How can companies that have achieved success with one product or one line of products continue to grow? Business strategists indicate that three methods are commonly used.
One method is to introduce a new version of an existing product. Imagine, for example, a beverage company that has been making a particular soft drink for a hundred years: the soft drink is the company's most recognizable product, and it produces the associations and expectations that consumers have about the company itself. However, the soft drink is not popular with younger consumers because they have different expectations about how a good soft drink should taste. So the beverage company makes small changes in its ingredients and advertises the resulting product as the newest version of an old favourite. Of course, the company also still sells the old version of the soft drink for those who want it.

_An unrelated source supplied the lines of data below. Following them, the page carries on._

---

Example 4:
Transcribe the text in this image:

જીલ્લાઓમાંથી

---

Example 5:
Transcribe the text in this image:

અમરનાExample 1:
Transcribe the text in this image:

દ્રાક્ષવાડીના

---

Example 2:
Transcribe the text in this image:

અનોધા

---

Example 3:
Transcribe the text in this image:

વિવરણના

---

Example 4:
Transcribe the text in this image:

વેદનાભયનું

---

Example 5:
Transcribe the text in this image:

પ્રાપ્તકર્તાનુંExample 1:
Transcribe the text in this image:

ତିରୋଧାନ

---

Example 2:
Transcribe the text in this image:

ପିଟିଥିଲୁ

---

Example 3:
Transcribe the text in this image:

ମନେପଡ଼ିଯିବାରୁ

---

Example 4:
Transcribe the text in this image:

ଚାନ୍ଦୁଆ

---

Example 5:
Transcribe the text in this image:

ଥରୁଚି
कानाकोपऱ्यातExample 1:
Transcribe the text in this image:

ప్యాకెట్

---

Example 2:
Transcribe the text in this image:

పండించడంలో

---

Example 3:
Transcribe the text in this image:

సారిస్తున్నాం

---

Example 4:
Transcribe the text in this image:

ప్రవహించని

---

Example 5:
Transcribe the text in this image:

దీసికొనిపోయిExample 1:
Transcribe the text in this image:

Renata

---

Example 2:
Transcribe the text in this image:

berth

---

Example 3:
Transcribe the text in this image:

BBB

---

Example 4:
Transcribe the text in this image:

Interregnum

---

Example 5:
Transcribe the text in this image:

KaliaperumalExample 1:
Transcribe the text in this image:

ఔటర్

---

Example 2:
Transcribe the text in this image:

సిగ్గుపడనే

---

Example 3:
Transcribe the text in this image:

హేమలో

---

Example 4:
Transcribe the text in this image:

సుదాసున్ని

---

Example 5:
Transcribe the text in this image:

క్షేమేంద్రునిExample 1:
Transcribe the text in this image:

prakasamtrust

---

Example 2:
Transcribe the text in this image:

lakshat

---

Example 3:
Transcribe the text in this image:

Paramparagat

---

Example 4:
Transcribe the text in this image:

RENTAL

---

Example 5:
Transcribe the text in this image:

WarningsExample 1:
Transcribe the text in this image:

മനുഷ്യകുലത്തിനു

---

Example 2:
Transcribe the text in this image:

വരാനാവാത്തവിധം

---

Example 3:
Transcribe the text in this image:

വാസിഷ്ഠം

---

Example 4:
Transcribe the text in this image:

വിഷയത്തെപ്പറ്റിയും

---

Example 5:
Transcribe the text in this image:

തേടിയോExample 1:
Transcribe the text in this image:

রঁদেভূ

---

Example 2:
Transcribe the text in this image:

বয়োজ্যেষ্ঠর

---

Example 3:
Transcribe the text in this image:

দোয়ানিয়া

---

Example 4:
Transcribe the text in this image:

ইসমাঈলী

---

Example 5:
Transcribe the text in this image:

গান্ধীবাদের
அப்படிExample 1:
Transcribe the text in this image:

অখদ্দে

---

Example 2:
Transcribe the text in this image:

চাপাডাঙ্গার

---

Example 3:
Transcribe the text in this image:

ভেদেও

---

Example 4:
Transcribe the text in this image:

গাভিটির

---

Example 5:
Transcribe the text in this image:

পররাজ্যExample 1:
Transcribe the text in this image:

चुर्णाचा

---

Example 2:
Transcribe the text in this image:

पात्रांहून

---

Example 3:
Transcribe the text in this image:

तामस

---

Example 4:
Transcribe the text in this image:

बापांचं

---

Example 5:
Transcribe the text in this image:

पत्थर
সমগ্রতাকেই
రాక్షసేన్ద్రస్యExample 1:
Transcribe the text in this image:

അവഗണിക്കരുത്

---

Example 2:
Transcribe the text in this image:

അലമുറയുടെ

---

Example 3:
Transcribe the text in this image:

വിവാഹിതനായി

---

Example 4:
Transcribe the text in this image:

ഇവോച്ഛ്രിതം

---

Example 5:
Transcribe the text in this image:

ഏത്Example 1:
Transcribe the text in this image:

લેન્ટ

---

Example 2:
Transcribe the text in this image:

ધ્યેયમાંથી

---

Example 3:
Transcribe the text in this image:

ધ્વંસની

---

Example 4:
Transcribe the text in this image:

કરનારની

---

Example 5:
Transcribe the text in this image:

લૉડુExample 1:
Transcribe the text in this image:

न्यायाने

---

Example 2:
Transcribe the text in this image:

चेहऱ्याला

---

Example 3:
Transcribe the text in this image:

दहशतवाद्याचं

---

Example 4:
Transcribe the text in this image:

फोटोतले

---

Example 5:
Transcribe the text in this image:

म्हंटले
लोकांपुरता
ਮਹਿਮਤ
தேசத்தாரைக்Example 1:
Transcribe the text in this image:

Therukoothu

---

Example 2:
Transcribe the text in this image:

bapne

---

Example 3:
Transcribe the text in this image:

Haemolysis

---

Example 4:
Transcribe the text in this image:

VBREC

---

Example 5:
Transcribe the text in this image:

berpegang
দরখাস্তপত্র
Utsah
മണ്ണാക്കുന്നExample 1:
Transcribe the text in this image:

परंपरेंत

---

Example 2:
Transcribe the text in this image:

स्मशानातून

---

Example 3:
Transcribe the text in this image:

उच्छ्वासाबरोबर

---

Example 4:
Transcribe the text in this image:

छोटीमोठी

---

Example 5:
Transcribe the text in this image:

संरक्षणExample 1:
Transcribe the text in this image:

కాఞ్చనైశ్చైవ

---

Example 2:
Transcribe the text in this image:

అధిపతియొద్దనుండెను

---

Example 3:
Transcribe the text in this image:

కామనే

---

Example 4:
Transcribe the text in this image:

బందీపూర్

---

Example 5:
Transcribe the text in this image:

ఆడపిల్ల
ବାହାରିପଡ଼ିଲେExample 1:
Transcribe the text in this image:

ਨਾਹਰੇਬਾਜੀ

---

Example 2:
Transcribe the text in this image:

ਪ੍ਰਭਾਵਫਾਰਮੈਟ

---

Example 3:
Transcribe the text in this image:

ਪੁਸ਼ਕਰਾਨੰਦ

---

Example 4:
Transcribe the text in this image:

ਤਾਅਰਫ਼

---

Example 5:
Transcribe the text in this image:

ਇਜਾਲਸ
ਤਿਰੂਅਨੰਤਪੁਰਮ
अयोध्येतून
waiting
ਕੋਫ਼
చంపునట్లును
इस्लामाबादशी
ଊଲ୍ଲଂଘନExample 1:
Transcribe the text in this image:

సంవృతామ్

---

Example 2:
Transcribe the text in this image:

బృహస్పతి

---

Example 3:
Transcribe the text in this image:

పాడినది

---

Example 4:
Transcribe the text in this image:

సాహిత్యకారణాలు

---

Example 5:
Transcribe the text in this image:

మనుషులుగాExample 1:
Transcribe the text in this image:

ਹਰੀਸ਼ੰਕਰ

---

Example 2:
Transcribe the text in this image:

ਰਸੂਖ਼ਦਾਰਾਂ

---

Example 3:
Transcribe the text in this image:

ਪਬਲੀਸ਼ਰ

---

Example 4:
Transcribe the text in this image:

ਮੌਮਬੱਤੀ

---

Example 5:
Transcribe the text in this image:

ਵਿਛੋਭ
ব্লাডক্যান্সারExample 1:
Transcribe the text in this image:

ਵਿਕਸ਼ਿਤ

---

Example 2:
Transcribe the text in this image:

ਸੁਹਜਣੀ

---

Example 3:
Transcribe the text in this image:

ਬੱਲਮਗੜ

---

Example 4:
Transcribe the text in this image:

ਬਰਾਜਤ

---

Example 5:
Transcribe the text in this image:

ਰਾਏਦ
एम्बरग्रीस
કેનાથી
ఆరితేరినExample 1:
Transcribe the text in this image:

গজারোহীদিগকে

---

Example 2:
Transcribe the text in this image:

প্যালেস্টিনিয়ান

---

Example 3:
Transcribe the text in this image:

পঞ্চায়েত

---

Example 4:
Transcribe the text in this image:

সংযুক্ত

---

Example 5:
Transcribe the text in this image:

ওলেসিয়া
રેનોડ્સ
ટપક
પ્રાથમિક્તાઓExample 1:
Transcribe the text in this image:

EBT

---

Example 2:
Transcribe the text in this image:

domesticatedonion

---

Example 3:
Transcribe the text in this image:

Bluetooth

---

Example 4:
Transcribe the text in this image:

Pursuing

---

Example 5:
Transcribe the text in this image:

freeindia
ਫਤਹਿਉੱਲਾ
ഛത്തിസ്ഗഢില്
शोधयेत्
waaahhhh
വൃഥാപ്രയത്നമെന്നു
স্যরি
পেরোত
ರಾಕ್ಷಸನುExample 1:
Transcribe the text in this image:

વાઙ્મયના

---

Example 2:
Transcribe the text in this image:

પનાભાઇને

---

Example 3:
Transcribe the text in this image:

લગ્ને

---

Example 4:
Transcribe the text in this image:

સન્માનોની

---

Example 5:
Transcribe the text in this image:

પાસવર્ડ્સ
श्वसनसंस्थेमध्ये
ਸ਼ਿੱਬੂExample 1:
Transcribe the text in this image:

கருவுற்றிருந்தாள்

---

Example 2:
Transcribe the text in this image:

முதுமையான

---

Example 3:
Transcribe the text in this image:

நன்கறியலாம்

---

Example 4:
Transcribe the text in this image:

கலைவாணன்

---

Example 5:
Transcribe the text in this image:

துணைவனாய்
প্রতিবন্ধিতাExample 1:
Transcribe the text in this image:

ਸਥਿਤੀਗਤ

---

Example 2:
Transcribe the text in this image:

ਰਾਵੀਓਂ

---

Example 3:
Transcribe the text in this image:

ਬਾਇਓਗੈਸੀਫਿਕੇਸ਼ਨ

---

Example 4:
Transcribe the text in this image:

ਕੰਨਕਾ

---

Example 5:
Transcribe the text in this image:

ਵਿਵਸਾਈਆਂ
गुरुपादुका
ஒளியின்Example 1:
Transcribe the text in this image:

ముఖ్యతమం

In another method, a well-known company capitalizes on its good name by selling a new but related type of product. For example, a manufacturer famous for making tough, long-lasting construction vehicles like tractors and bulldozers may introduce a line of work shoes or boots for construction workers.
In the third method, two or more companies form a partnership to make and sell a new product under a name that indicates that the product was made by both companies. For example, a company that makes chocolate may partner with a company that makes ice cream to create a new product, a chocolate-coated ice cream bar. Consumers who have already tried and enjoyed the ice cream by one company but have never tried the chocolate by the other are now exposed to the chocolate company's product, and they may be more likely in the future to buy products made by the chocolate company based on this good experience with the combination product.